I consider the set $X=\{x_1,x_2,x_3\}$ and add the indiscrete topology on $X$. Now I take $Y=[1,3]$ in $R$, with usual topology.We define a mapping $f:X$$\longrightarrow$ $Y$ defined by $f(x_i)=x_i ,$ for $i=1,2,3$ as we see $Y$ is $T_2$; $\{1\}$ is closed in $Y$. It's inverse image is not closed in $X$. So $f$ is not continuous . $Y$ is compact $T_2$ space and $f(X)=\{x_1,x_2,x_3\};$ closed in $Y$. $X$ is obviously closed so the graph of $f$ i.e. $X\times f(X)$ is closed , which contradicting to the statement of Closed Graph Theorem; says that $f$ needs to be continuous. where am I assuming wrong?Thanks for reading!

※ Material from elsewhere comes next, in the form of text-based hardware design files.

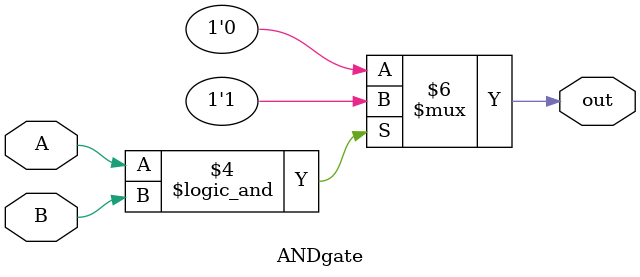
<source format=v>
`timescale 1ns / 1ps


module ANDgate(A, B, out);
    input A, B;
    output reg out;
    
    always@(A , B) begin
        if (A == 1'b1 && B == 1'b1) begin
            out <= 1;
        end
        else begin
            out <= 0;
        end
    end
endmodule

</source>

The closed graph theorem says that let $f:X\longrightarrow$$Y$; $Y$ is compact $T_2$ then $f$ is continuous if and only if the GRAPH of $f,G_f=\{x*f(x)\}$ is closed in $X*Y$.
The graph of $f$ is the set $\Gamma(f) = \{(x,f(x)): x \in X\}\subseteq X \times Y$ for any function $f:X \to Y$.
In this case it's the set $\{(x_1,1), (x_2,2), (x_3, 3)\}$ which is not closed in $X \times Y$: e.g. the point $(x_1,3)$ is in the closure of the graph: let $O$ be any open set in $ X \times Y$ that contains $(x_1,3)$, then there is a box $O_1 \times O_2$ with
$$(x_1,3) \in O_1 \times O_2 \subseteq O$$ where $x_1 \in O_1$ and $O_1 \subseteq X$ open, and $3 \in O_2$, $O_2 \subseteq Y$ open. As $X$ is indiscrete $O_1 = X = \{x_1, x_2, x_3\}$, the only non-empty open set. But then $$(x_3,3) \in O_1 \times O_2 \subseteq O$$ as well and $(x_3,3)$ lies in the graph of $f$. As $O$ containing $(x_1,3)$ was arbitary, we have that $(x_1, 3) \in \overline{\Gamma(f)}\setminus \Gamma(f)$, so the graph of $f$ is not closed in $X \times Y$.
So this example is no counterexample against the valid theorem:
as the closedness hypothesis is not satisfied.